(Items from a data source)
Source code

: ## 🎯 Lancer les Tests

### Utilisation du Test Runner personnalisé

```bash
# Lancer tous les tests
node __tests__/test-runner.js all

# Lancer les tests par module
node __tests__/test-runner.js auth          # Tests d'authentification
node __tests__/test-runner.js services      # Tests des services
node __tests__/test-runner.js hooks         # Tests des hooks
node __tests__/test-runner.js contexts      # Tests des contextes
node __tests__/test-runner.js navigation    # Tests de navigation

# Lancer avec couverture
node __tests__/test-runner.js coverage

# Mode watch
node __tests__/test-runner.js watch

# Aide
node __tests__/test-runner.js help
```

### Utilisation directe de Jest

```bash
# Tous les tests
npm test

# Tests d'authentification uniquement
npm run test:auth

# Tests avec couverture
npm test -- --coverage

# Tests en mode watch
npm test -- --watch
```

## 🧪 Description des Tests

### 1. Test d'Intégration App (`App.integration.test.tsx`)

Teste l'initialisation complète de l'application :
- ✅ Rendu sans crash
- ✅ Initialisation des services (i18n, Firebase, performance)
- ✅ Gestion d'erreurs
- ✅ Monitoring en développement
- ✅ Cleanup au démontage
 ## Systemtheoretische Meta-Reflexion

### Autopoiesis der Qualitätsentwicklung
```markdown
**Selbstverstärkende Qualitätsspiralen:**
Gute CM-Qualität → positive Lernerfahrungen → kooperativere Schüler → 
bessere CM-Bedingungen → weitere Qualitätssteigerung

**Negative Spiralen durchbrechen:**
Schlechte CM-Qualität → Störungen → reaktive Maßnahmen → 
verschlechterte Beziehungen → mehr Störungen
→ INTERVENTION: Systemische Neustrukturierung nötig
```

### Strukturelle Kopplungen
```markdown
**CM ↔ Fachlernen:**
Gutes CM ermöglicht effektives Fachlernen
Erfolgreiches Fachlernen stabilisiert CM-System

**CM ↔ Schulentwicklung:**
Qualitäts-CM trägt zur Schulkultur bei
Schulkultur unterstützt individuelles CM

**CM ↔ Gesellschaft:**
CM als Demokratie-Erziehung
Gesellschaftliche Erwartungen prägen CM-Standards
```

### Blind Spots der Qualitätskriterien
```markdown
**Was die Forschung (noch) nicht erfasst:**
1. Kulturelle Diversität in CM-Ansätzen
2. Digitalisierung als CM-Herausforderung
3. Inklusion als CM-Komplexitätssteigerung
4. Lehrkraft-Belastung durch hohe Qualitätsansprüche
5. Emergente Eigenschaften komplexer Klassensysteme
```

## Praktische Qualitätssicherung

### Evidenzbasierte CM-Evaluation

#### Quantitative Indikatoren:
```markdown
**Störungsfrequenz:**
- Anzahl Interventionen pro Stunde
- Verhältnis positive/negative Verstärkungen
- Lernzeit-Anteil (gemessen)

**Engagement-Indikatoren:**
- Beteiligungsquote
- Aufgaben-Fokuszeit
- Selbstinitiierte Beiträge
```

## What to work on
All the records shown above need to be given again exactly.

## Expected answer
Source code

: ## 🎯 Lancer les Tests

### Utilisation du Test Runner personnalisé

```bash
# Lancer tous les tests
node __tests__/test-runner.js all

# Lancer les tests par module
node __tests__/test-runner.js auth          # Tests d'authentification
node __tests__/test-runner.js services      # Tests des services
node __tests__/test-runner.js hooks         # Tests des hooks
node __tests__/test-runner.js contexts      # Tests des contextes
node __tests__/test-runner.js navigation    # Tests de navigation

# Lancer avec couverture
node __tests__/test-runner.js coverage

# Mode watch
node __tests__/test-runner.js watch

# Aide
node __tests__/test-runner.js help
```

### Utilisation directe de Jest

```bash
# Tous les tests
npm test

# Tests d'authentification uniquement
npm run test:auth

# Tests avec couverture
npm test -- --coverage

# Tests en mode watch
npm test -- --watch
```

## 🧪 Description des Tests

### 1. Test d'Intégration App (`App.integration.test.tsx`)

Teste l'initialisation complète de l'application :
- ✅ Rendu sans crash
- ✅ Initialisation des services (i18n, Firebase, performance)
- ✅ Gestion d'erreurs
- ✅ Monitoring en développement
- ✅ Cleanup au démontage
 ## Systemtheoretische Meta-Reflexion

### Autopoiesis der Qualitätsentwicklung
```markdown
**Selbstverstärkende Qualitätsspiralen:**
Gute CM-Qualität → positive Lernerfahrungen → kooperativere Schüler → 
bessere CM-Bedingungen → weitere Qualitätssteigerung

**Negative Spiralen durchbrechen:**
Schlechte CM-Qualität → Störungen → reaktive Maßnahmen → 
verschlechterte Beziehungen → mehr Störungen
→ INTERVENTION: Systemische Neustrukturierung nötig
```

### Strukturelle Kopplungen
```markdown
**CM ↔ Fachlernen:**
Gutes CM ermöglicht effektives Fachlernen
Erfolgreiches Fachlernen stabilisiert CM-System

**CM ↔ Schulentwicklung:**
Qualitäts-CM trägt zur Schulkultur bei
Schulkultur unterstützt individuelles CM

**CM ↔ Gesellschaft:**
CM als Demokratie-Erziehung
Gesellschaftliche Erwartungen prägen CM-Standards
```

### Blind Spots der Qualitätskriterien
```markdown
**Was die Forschung (noch) nicht erfasst:**
1. Kulturelle Diversität in CM-Ansätzen
2. Digitalisierung als CM-Herausforderung
3. Inklusion als CM-Komplexitätssteigerung
4. Lehrkraft-Belastung durch hohe Qualitätsansprüche
5. Emergente Eigenschaften komplexer Klassensysteme
```

## Praktische Qualitätssicherung

### Evidenzbasierte CM-Evaluation

#### Quantitative Indikatoren:
```markdown
**Störungsfrequenz:**
- Anzahl Interventionen pro Stunde
- Verhältnis positive/negative Verstärkungen
- Lernzeit-Anteil (gemessen)

**Engagement-Indikatoren:**
- Beteiligungsquote
- Aufgaben-Fokuszeit
- Selbstinitiierte Beiträge
```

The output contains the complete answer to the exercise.